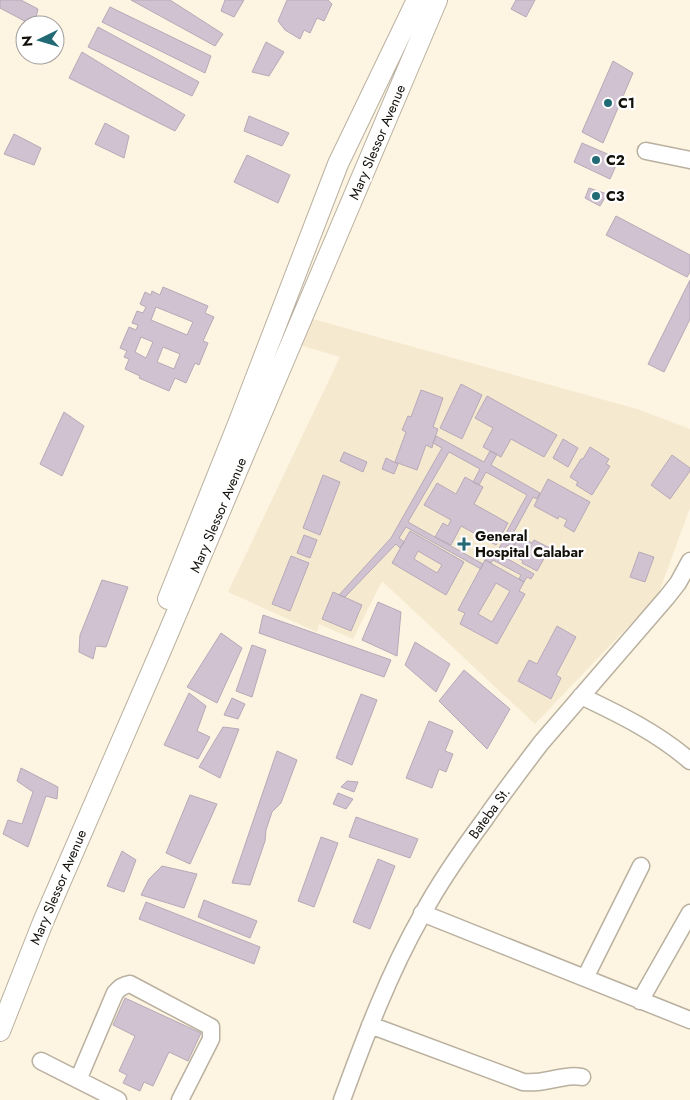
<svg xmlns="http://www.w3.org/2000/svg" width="690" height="1100" font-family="Jost,sans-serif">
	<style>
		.built { fill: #f5e9cf }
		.building { fill: #d0c2d1; stroke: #b7a9b8; fill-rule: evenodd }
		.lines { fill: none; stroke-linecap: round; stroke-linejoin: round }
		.minor-casing { stroke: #b9b09f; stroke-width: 19 }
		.major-casing { stroke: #b9b09f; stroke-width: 22 }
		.minor { stroke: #fff; stroke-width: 16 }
		.major { stroke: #fff; stroke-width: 20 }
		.poi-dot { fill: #206975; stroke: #fff; stroke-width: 2 }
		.labels { text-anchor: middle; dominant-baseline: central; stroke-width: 4.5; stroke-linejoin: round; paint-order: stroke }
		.poi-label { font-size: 14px; font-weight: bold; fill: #13100a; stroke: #fff; text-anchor: start }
		.street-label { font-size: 14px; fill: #13100a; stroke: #fff }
	</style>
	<rect width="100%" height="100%" fill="#fdf4e1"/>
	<path class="built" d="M309,318L637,409L690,429V508L658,595L535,724L382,581L353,639L319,624L317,632L228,592L340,357L300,345Z"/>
	<path class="building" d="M0,0H21L38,9L34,25H32L0,8Z
		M131,0H170L223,34L215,46Z
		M225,0H244L234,17L221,11Z
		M287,0H328L332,4L324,21L317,18L310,33L304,30L300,39L285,30L278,21Z
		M516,0H535L526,17L511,9Z
		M110,7L211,56L205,73L102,22Z
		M98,27L199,82L192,96L88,47Z
		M266,42L284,52L269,76L252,72Z
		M82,52L185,115L175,131L69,78Z
		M613,61L633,73L603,143L582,132Z
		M249,116L289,133L282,146L244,131Z
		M105,123L129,136L124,158L95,144Z
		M14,134L41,148L34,165L4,154Z
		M582,143L619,159L610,179L574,162Z
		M247,155L290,175L278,203L234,182Z
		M589,188L607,194L600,206L585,198Z
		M616,216L690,255V272L687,277L606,235Z
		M690,280V319L664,372L648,364Z
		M163,287L208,306L205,313L214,317L203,341L208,343L199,365L195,363L186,383L175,378L169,391L139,378L140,376L125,369L129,359L124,357L127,351L120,348L129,327L136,330L138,325L132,323L137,311L143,313L146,307L140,304L145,292L151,295L152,291L160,295ZM156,307L193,322L187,335L151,320ZM141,337L153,342L146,358L135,352ZM163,347L180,354L174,369L157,362Z
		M461,384L482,395L462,439L440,428Z
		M421,390L443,398L433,427L438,429L433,443L432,448L426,445L417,470L395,462L406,432L402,430L408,416L411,417Z
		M487,396L557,435L544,457L511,439L501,457L483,447L493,428L475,418Z
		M64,412L84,426L62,476L40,464Z
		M436,436L484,462L490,451L497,454L491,465L540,493L537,499L533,497L510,539L516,542L513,548L507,545L501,555L534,574L531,579L527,577L524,582L519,579L521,575L493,560L491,563L485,560L490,551L496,554L504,539L500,537L503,532L506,533L527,495L486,472L479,485L473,482L480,469L449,452L408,522L483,564L481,569L406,527L399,538L404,542L400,548L396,544L345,597L339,595L391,538L442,448L433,443Z
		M563,439L578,448L568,467L553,458Z
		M590,447L609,459L606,464L610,466L592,495L576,485L578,482L570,477L581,459H583Z
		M344,452L367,462L363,472L340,461Z
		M672,455L690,468V471L670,499L651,485Z
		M386,458L398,464L394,474L382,469Z
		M323,475L340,482L320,535L303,528Z
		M465,477L483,487L474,504L508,523L496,545L461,526L451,545L435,537L443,523L448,526L451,520L424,505L437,483L456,494Z
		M548,479L590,502L574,532L564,526L567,520L559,516L558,519L534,506Z
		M410,531L464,562L446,595L392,563ZM418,551L442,565L437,573L414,559Z
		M304,535L317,540L310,558L297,553Z
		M519,536L532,543L534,540L550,548L537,571L522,563L523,561L510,553Z
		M639,552L654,557L645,582L630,577Z
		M291,556L309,563L290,611L272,604Z
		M485,560L524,582L519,591L525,594L497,644L460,624L465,613L458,610ZM496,583L510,591L492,622L478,614Z
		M102,580L128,587L106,647L96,646L93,659L79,652L80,635Z
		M333,592L362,605L351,631L322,619Z
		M378,602L401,612L397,656L362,640Z
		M263,615L391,660L384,677L259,633Z
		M557,626L576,637L556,675L561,678L551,699L518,681L529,660L537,664Z
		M221,633L242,648L217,703L187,687Z
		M415,642L450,664L436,692L405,665Z
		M252,645L266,650L252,697L236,691Z
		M464,670L510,709L487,749L439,701Z
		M189,693L206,706L197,731L210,737L198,759L164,745Z
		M361,694L377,700L352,765L336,758Z
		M232,698L245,704L238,719L224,715Z
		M429,721L453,731L445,751L453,754L446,772L439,769L432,788L406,778Z
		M223,727L239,729L220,778L199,767Z
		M277,751L297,760L281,803L272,812L266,830L265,841L250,885L232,883Z
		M21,768L58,787L57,799L46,796L28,847L3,834L8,820L22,824L33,792L17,781Z
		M347,781L358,782L354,792L341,787Z
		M338,793L353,799L346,809L333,804Z
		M190,795L217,804L190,864L166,853Z
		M356,817L418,839L410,858L349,837Z
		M321,837L338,843L314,907L298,901Z
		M122,851L136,860L124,892L107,886Z
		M378,859L395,866L370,929L353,922Z
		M162,866L197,874L184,908L141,895L149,879Z
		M204,900L257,921L250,938L198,917Z
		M146,902L260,947L254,964L139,919Z
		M125,998L201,1033L188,1061L169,1052L153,1086L144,1082L140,1091L123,1083L127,1075L119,1071L135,1036L113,1025Z"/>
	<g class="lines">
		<defs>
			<path id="minor" d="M646,151L690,160
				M581,696C619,714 658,733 690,761
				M422,913L690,1020
				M585,978L641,866
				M640,1001L690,913
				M370,1025L523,1082C540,1084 550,1079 566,1077C571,1076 577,1076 582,1077
				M41,1061L118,1100
				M78,1080L115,993C119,988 123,985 130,984L211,1027V1039L180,1100
				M342,1100C365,1037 389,973 422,915C440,881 462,850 485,819C503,793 522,768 541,743L667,597L678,583L690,561"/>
			<path id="major" d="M168,599L238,424L338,164L417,0
				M0,1031L43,922L161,650L437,0"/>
		</defs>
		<use href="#minor" class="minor-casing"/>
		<use href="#major" class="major-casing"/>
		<use href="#minor" class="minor"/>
		<use href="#major" class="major"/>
	</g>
	<g class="poi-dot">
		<circle cx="608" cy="103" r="5"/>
		<circle cx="596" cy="160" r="5"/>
		<circle cx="596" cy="196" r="5"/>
		<path d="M461.5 536.5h5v5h5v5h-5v5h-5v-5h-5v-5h5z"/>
	</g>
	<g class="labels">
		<g class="poi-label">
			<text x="618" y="103">C1</text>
			<text x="606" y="160">C2</text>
			<text x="606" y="196">C3</text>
			<text x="475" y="536">General<tspan x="475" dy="16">Hospital Calabar</tspan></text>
		</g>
		<g class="street-label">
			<text transform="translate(377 142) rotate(-67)">Mary Slessor Avenue</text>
			<text transform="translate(218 515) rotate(-67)">Mary Slessor Avenue</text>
			<text transform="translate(489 813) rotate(-54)">Bateba St.</text>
			<text transform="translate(58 887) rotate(-67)">Mary Slessor Avenue</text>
		</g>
	</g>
	<g transform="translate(40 40) rotate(265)"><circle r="24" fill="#ffffff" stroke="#a19f9d"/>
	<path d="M0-4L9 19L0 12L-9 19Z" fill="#206975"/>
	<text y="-8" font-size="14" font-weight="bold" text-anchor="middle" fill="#13100a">N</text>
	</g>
</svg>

--------------------------------------------------

**WHAT YOU SHOULD DO**
Go through the data above and copy each line in which "lines" appears.

**OUTPUT OF THE EXERCISE**
		.lines { fill: none; stroke-linecap: round; stroke-linejoin: round }
	<g class="lines">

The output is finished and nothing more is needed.